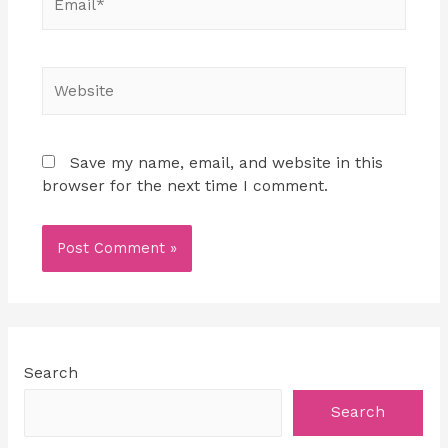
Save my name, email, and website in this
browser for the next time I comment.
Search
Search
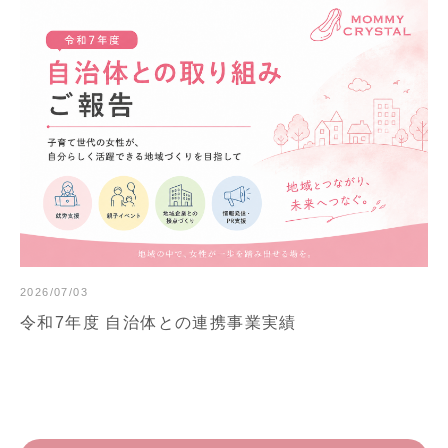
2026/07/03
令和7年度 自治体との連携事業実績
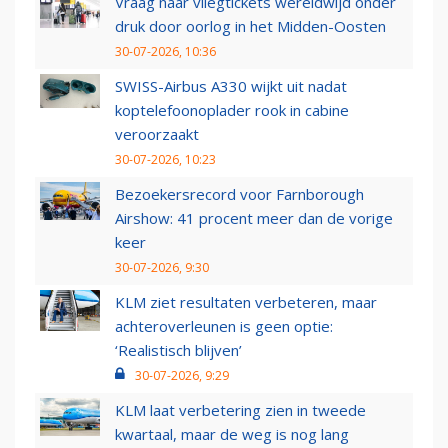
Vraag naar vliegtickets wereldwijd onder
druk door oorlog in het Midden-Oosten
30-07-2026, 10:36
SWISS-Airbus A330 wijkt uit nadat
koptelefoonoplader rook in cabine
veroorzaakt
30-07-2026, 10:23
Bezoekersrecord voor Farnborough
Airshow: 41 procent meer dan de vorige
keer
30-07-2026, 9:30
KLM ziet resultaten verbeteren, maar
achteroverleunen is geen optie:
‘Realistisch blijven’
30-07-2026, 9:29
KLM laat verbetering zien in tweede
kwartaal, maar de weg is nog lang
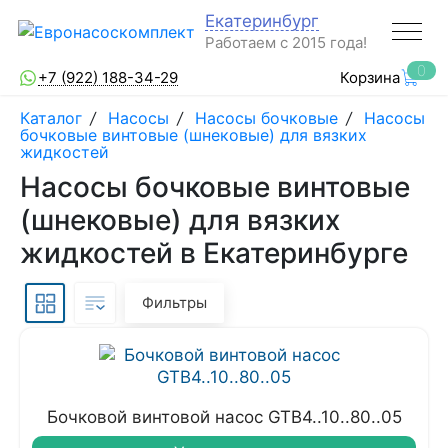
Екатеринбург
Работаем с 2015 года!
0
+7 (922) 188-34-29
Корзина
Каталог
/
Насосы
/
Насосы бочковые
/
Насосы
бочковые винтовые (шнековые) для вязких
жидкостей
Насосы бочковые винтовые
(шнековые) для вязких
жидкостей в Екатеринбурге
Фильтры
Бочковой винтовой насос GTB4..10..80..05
======
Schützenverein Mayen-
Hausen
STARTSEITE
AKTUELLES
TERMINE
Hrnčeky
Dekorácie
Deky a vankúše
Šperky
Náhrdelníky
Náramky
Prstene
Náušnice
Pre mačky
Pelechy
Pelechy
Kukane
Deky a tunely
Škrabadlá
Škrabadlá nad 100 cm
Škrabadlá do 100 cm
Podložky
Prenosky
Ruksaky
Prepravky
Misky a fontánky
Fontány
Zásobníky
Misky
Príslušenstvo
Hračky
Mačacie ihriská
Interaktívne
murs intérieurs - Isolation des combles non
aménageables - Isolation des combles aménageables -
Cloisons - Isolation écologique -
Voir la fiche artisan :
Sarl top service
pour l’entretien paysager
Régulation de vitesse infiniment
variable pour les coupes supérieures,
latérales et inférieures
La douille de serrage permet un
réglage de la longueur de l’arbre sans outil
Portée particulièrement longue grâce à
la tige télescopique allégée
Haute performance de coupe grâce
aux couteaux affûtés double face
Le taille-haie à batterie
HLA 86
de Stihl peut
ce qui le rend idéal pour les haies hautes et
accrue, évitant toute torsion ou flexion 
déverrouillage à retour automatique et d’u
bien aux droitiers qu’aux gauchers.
======
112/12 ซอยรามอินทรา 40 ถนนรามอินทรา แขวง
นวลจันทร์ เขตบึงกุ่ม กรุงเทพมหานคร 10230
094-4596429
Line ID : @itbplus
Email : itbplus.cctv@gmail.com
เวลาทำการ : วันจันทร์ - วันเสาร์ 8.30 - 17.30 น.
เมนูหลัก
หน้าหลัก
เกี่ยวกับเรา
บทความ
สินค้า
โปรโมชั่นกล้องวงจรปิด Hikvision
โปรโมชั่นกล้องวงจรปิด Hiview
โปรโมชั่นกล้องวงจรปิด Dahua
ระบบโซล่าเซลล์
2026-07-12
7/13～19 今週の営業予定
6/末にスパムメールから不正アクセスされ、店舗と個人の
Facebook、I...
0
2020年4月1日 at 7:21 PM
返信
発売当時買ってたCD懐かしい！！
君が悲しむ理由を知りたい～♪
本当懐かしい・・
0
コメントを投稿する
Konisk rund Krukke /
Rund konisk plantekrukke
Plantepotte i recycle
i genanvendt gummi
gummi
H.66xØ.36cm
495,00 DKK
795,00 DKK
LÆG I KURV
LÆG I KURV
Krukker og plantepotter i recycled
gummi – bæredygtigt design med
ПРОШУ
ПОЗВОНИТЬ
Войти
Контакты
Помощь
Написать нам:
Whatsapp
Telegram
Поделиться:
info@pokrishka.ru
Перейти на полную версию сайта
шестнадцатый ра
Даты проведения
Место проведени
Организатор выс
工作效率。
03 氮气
======
_YOUR TASK_. One stretch of the lines above is wanted, from the line that contains "La douille de serrage permet un" through the line that contains "bien aux droitiers qu’aux gauchers.". Output it exactly.

_THE ANSWER_.
La douille de serrage permet un
réglage de la longueur de l’arbre sans outil
Portée particulièrement longue grâce à
la tige télescopique allégée
Haute performance de coupe grâce
aux couteaux affûtés double face
Le taille-haie à batterie
HLA 86
de Stihl peut
ce qui le rend idéal pour les haies hautes et
accrue, évitant toute torsion ou flexion 
déverrouillage à retour automatique et d’u
bien aux droitiers qu’aux gauchers.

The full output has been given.